Got my shot and appointment for the second dose.
I took my photo and then tried to not cry.
I have already taken a nap and I am famished.

I should be fully covered by my fathers birthday and I can finally hug them!!
Something I think is pretty emotional.

Parents are currently fully vaccinated and that has me breathing easier for them and realizing that my relationship has shifted once again.
I had gotten a call last week that my mother went to the clinic because her eye was BLEEDING! and she only went because my brother said it would be a good idea.
She hesitated and when my father sent a photo of her eye I nearly collapsed. I told my mother that she could loose vision and that she should really get an opinion other than her own...she blew me off and at that moment I pondered:
Were my parents always so defiant?
Was it time to step in or was it really time to step back?

I chose to step back.
My mother went to see an eye doctor the following day and they confirmed that nothing was damaged or injured (thank goddess) and that was that.
I waited for them to call me
my step back meant I was not going to call them anymore (at least I was going to try) 
and when they wanted to talk to me I would answer that call and do my best to not stir the pot.
It took three days for them to call me.
(Prior to the virus I spoke to my parents at least twice a day, now it is once every few days.)
This is a BIG adjustment for me; as I see them wanting to chat as acceptance and love. So when it is sluggish it means they are not thinking of me or love me.
It is sick, and insecurity is running the show but, a reality I am working with.

The reality of not being quarantined is a scary one, being around more than two people is scary.
The yoga studio sent out a poll asking if a pre-covid level class filled with fully vaccinated people was something of interest....
I made an appointment to get my hair cut after I am fully vaccinated, I have not been able to get it cut since August of 2019.

Then today the State announced that it plans to be fully open by June!
That scares me too...I am scared of people now it seems.
I am scared that life will mow this all over and forget about what is possible, 
I am scared that things will slingshot back to business as usual...and forget all that is important.
I am scared more often than I am confident.
I need to work on that too...

but, the idea of a thrift store visit is really exciting too and there are people there?!






 

2 comments:

Mali said...

So glad that you got your first shot. But very sorry for The Barren. Hope his second dose is easier to deal with, and that by now he is breathing easily.

Purple makes everything better!

Yay to fully vaccinated parents. Boo to parents not having the judgement to go to the dr when her eye is bleeding! I know the question though - I wondered about my FIL. Did he always have bad judgement but it never affected me until the last few years, or was his age removing his ability to apply good judgement? Step in or step back. It's really hard. And in my experience, parents often resist the "stepping in" at the outset, because they don't recognise that they have any cognitive decline/need help. Good luck.

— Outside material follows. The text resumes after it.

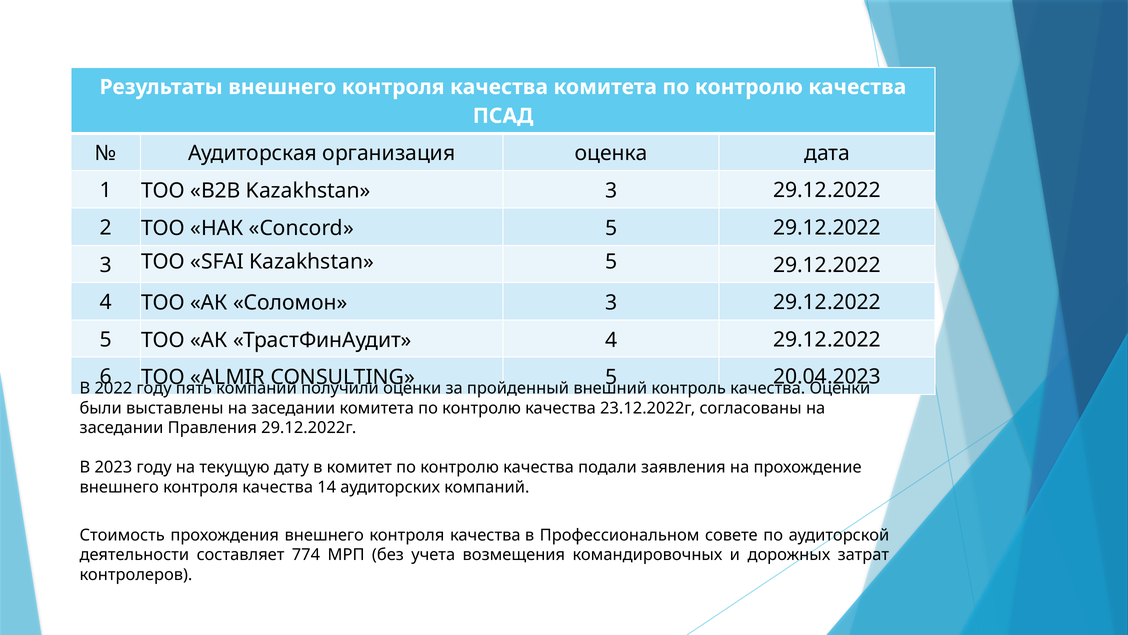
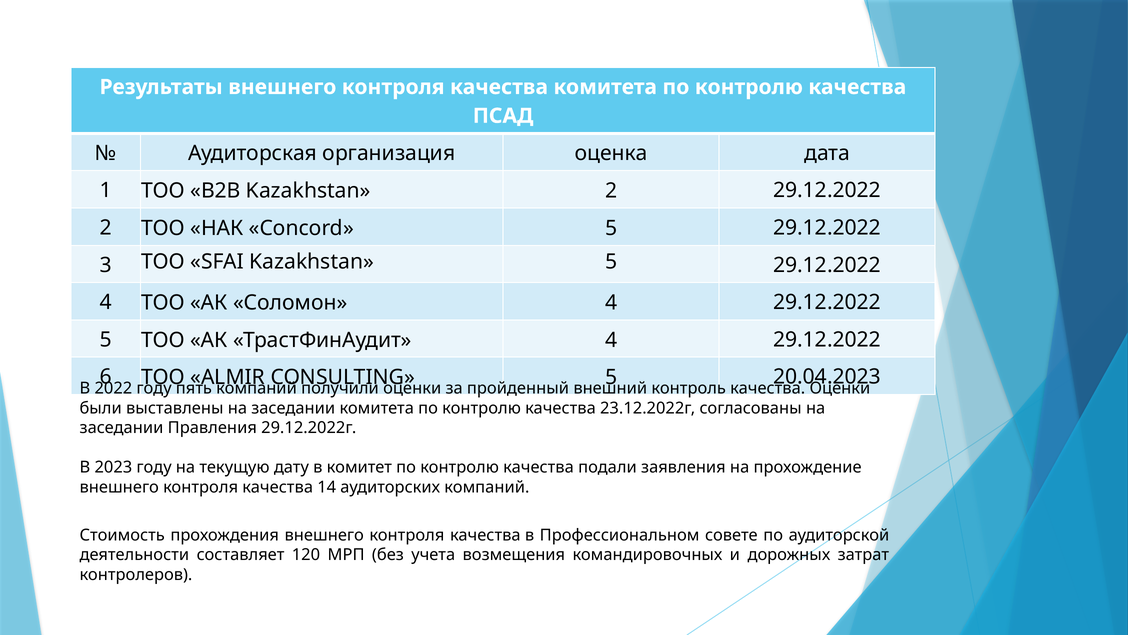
Kazakhstan 3: 3 -> 2
Соломон 3: 3 -> 4
774: 774 -> 120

Maybe they don't call you simply because it has become a habit not to call you every day? (And there was no urgency to do so.)

Insecurity is really hard, I know. I'll reference my post a week or two ago - accurate thinking is important. Sending hugs.

Infertile Phoenix said...

Your purple dress is awesome!! And I love your green sweater. That's it. You inspired me. I will be wearing purple to receive my second dose. Oh yeah, now I remember that I wore a soft purple t-shirt for my first dose. Yay!

I am so sorry The Barren had such a reaction. I am very glad he is feeling better. Maybe his system will be more accustomed to things and the second shot won't be as bad. (See how good I am at making things up? It helps. Except when it doesn't, haha.)

I'm scared of the next phase too. I feel like we are still receiving so much conflicting information. I try to remind myself to take things one day at a time, one moment at a time. Maybe we will know more definitive facts soon.